▸ **AIM OF THE TASK**
List each line in the stored data below that contains the string "Warmup".

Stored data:
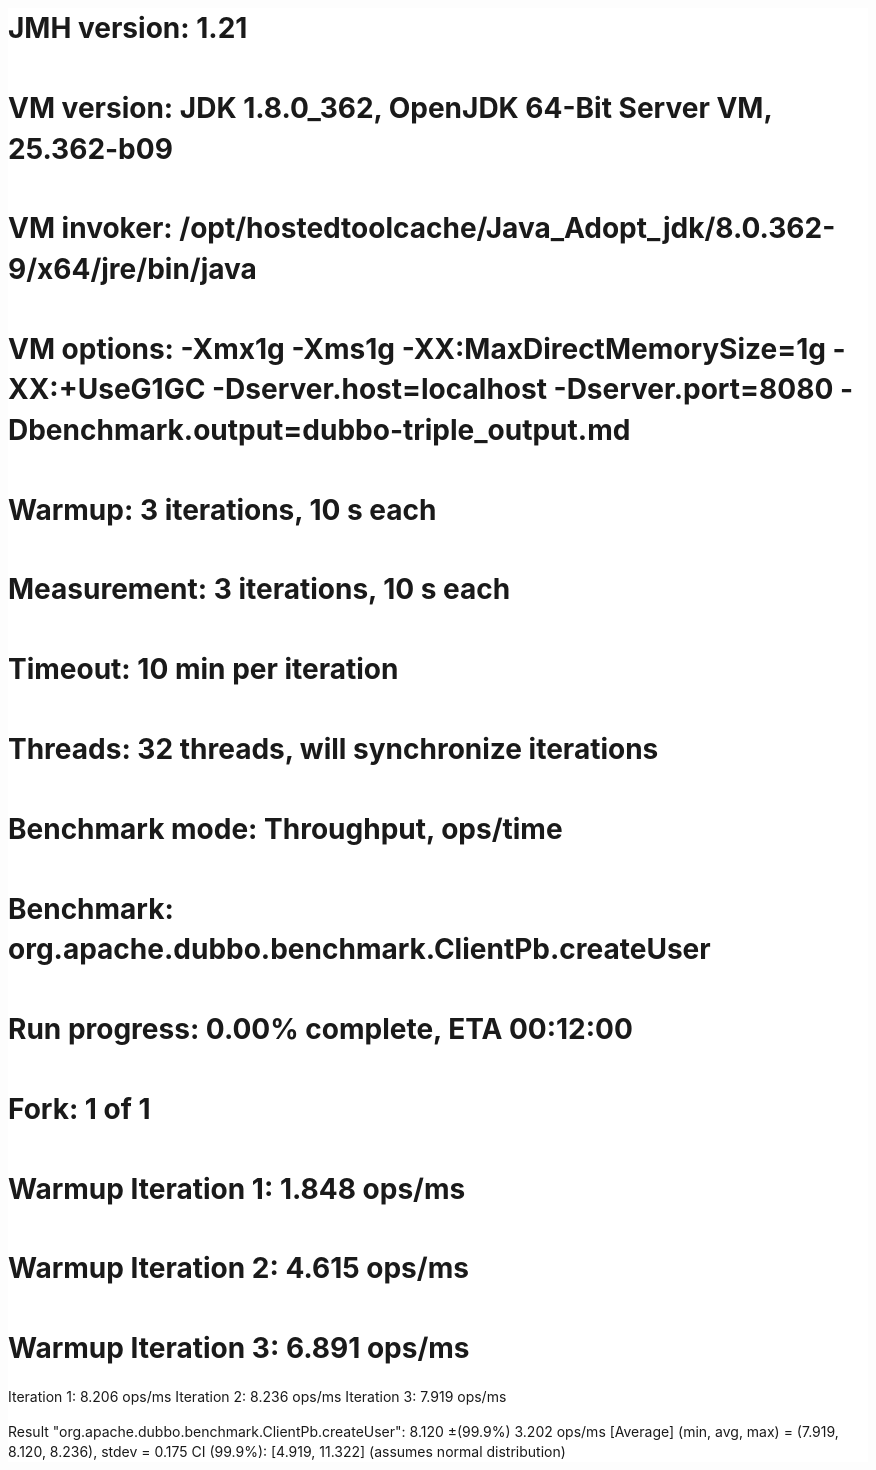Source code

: # JMH version: 1.21
# VM version: JDK 1.8.0_362, OpenJDK 64-Bit Server VM, 25.362-b09
# VM invoker: /opt/hostedtoolcache/Java_Adopt_jdk/8.0.362-9/x64/jre/bin/java
# VM options: -Xmx1g -Xms1g -XX:MaxDirectMemorySize=1g -XX:+UseG1GC -Dserver.host=localhost -Dserver.port=8080 -Dbenchmark.output=dubbo-triple_output.md
# Warmup: 3 iterations, 10 s each
# Measurement: 3 iterations, 10 s each
# Timeout: 10 min per iteration
# Threads: 32 threads, will synchronize iterations
# Benchmark mode: Throughput, ops/time
# Benchmark: org.apache.dubbo.benchmark.ClientPb.createUser

# Run progress: 0.00% complete, ETA 00:12:00
# Fork: 1 of 1
# Warmup Iteration   1: 1.848 ops/ms
# Warmup Iteration   2: 4.615 ops/ms
# Warmup Iteration   3: 6.891 ops/ms
Iteration   1: 8.206 ops/ms
Iteration   2: 8.236 ops/ms
Iteration   3: 7.919 ops/ms


Result "org.apache.dubbo.benchmark.ClientPb.createUser":
  8.120 ±(99.9%) 3.202 ops/ms [Average]
  (min, avg, max) = (7.919, 8.120, 8.236), stdev = 0.175
  CI (99.9%): [4.919, 11.322] (assumes normal distribution)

▸ **TASK OUTPUT**
# Warmup: 3 iterations, 10 s each
# Warmup Iteration   1: 1.848 ops/ms
# Warmup Iteration   2: 4.615 ops/ms
# Warmup Iteration   3: 6.891 ops/ms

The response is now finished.